Erdal Altun, yaptığı basın açıklamasında, 2025 yılı asgari ücretinin 22.104 TL olarak belirlendiğini ancak yıl sonuna gelindiğinde alım gücünün ortada ve hatta açlık sınırının altına düştüğünü belirtti.
Altun, 2026 yılı için gündemdeki 27‑28 bin TL rakamlarının tartışılması yerine, “asgari ücretlinin insanca yaşayabileceği bir gelir seviyesi” oluşturulması gerektiğini savundu.
“Sorun, asgari ücretin artması değil, alım gücünün yok olmasıdır.” sözleriyle, zamların ardından gelen enflasyonist fiyat artışlarının çalışanları daha da yoksullaştırdığını vurguladı.
Altun, bu kısır döngünün kırılması için üç temel çözüm önerdi:
1. Asgari ücrette sigorta primlerinin devlet tarafından karşılanması – işveren üzerindeki mali yükün hafifletilmesi, çalışanların net maaşının artırılması.
2. Enflasyonla etkin mücadele – fiyat istikrarının sağlanması, zamların “zamların zammı” olmaktan çıkması, üretimin desteklenmesi.
3. Kapsamlı sosyal politikalar – temel gıda ürünlerinde fiyat denetimi, kamu hizmetlerinde fahiş artışların engellenmesi, ulaşım‑eğitim‑enerji‑barınma alanlarında destek programları.


Altun ayrıca gençlerin GSS (Genel Sağlık Sigortası) primi üzerinden otomatik olarak borçlandırılmasına da sert tepki gösterdi.
2023 yılına ait kararname ile GSS primi %3’ten %6’ya yükseltilmiş, 780 TL’den 1.560 TL’ye çıkmıştı.
Bu artış, özellikle işsiz gençler, düşük gelirli aileler ve sağlık sorunlarıyla mücadele eden vatandaşlar için “ödenemez bir yük” haline gelmiş durumda.
Altun, “GSS primleri üzerinden gelir elde etmek sosyal devlet anlayışına aykırıdır” diyerek, primlerin geri alınması ve sistemin yeniden düzenlenmesi gerektiğini savundu.
Saadet Partisi’nin bu açıklaması, ülke genelinde artan enflasyon, asgari ücret tartışmaları ve sağlık sigortası politikalarıyla ilgili tartışmalara yeni bir boyut kazandırdı.
Parti, yalnızca eleştirmekle kalmayıp, somut çözüm paketleri sunarak “çözüm üreten bir parti” kimliğini pekiştirmeyi hedefliyor.
Ekonomistler, Altun’un önerilerinin enflasyonla mücadelede yapısal reformlar ve işveren‑çalışan dengesinde sürdürülebilir bir çerçeve oluşturabileceği konusunda hemfikir.

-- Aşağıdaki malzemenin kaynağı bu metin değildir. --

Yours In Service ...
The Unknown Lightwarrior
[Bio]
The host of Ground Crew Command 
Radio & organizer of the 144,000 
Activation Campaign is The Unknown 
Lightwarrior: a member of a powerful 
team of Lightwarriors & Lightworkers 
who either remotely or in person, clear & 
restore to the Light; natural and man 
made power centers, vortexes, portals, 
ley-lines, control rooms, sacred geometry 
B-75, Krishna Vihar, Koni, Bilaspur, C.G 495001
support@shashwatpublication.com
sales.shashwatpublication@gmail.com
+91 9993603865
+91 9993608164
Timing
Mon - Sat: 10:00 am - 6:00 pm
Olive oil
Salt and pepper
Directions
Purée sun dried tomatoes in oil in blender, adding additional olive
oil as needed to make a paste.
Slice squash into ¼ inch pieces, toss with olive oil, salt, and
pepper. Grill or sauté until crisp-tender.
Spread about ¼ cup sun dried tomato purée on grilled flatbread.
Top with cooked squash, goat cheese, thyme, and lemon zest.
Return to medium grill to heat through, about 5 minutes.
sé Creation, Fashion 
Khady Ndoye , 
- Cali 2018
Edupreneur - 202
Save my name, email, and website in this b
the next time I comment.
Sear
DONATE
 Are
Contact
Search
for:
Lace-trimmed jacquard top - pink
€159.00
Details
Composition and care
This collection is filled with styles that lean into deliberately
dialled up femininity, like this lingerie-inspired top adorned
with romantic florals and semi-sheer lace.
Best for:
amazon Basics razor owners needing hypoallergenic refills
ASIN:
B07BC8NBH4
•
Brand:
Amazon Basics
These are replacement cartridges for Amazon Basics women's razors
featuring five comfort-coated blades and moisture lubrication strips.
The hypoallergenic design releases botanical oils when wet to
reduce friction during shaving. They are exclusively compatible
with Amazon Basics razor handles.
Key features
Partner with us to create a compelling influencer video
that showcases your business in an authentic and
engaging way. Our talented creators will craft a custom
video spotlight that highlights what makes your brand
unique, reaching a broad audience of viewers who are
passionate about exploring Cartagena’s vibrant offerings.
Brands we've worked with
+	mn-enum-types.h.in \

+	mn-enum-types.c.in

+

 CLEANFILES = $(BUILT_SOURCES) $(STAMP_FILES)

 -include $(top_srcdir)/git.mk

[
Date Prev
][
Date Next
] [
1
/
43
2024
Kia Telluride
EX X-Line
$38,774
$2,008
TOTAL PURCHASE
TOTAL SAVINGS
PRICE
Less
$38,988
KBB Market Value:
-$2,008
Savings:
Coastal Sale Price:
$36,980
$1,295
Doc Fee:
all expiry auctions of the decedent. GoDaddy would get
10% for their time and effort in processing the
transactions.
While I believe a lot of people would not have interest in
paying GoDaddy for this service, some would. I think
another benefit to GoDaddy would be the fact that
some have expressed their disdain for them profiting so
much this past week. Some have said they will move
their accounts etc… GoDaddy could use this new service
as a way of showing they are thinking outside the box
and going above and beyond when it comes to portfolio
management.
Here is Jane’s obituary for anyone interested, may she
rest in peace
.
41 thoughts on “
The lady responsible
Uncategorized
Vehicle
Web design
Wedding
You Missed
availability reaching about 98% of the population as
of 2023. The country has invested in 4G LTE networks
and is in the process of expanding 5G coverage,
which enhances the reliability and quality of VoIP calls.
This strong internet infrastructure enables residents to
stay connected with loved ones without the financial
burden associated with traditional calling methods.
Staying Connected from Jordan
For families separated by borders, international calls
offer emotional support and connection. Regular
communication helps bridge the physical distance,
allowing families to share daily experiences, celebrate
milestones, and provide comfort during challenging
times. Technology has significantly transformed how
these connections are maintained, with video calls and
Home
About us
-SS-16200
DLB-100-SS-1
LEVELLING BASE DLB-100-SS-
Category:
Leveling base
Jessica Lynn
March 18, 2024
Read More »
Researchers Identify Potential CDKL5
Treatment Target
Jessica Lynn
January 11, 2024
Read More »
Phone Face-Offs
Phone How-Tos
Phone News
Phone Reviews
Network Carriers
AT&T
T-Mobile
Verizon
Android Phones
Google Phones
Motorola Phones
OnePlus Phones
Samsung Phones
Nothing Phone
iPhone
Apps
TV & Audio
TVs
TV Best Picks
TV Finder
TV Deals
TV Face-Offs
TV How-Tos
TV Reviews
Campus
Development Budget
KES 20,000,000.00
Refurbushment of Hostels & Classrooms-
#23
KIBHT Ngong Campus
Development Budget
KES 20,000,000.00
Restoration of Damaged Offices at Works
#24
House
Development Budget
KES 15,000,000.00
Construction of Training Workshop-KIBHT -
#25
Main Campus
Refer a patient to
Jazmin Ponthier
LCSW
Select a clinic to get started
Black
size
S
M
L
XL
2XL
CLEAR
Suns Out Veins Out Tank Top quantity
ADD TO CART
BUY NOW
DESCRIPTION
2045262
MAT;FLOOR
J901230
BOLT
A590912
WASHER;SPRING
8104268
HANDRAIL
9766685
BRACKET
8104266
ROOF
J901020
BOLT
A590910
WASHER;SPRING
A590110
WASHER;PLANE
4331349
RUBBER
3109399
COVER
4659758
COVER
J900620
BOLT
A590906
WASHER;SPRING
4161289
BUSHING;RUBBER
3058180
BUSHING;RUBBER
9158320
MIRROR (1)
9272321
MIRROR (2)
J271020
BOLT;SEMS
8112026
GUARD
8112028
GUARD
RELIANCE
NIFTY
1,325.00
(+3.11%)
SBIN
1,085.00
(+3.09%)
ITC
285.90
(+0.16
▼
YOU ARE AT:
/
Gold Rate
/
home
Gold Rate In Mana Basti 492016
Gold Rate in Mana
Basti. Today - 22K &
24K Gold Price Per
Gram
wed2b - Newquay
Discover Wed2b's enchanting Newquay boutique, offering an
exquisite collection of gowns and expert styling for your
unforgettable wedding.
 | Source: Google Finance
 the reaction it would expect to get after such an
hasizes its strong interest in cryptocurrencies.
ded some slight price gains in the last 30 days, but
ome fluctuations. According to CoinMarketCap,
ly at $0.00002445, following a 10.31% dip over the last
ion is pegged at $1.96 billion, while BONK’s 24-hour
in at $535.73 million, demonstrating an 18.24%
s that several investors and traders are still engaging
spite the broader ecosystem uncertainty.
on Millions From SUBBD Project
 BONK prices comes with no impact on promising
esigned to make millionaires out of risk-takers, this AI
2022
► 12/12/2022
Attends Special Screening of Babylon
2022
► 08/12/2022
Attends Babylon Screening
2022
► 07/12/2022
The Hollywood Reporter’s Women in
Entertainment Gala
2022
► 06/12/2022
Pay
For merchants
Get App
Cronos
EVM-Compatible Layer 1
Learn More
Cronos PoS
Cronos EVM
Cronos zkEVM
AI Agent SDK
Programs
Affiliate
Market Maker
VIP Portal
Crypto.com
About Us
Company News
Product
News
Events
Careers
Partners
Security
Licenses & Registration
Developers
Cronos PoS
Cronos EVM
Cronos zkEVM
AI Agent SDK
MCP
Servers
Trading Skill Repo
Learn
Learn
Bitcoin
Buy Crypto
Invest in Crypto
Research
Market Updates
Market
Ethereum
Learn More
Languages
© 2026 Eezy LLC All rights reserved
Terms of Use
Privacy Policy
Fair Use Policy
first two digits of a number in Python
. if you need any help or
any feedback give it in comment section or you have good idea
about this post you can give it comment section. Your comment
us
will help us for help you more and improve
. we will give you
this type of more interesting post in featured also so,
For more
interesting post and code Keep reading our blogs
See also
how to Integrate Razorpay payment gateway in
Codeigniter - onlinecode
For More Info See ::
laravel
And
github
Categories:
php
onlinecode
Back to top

Ancak uygulama sürecinde devlet bütçesi, sosyal güvenlik fonları ve politik irade gibi faktörlerin kritik rol oynayacağı vurgulanıyor.
Bu bağlamda, 2026 asgari ücret görüşmelerinin “çalışanların gerçek alım gücünü koruyan” bir çerçevede sonuçlanması, hem ekonomik hem de sosyal açıdan Türkiye’nin geleceği için belirleyici olacak.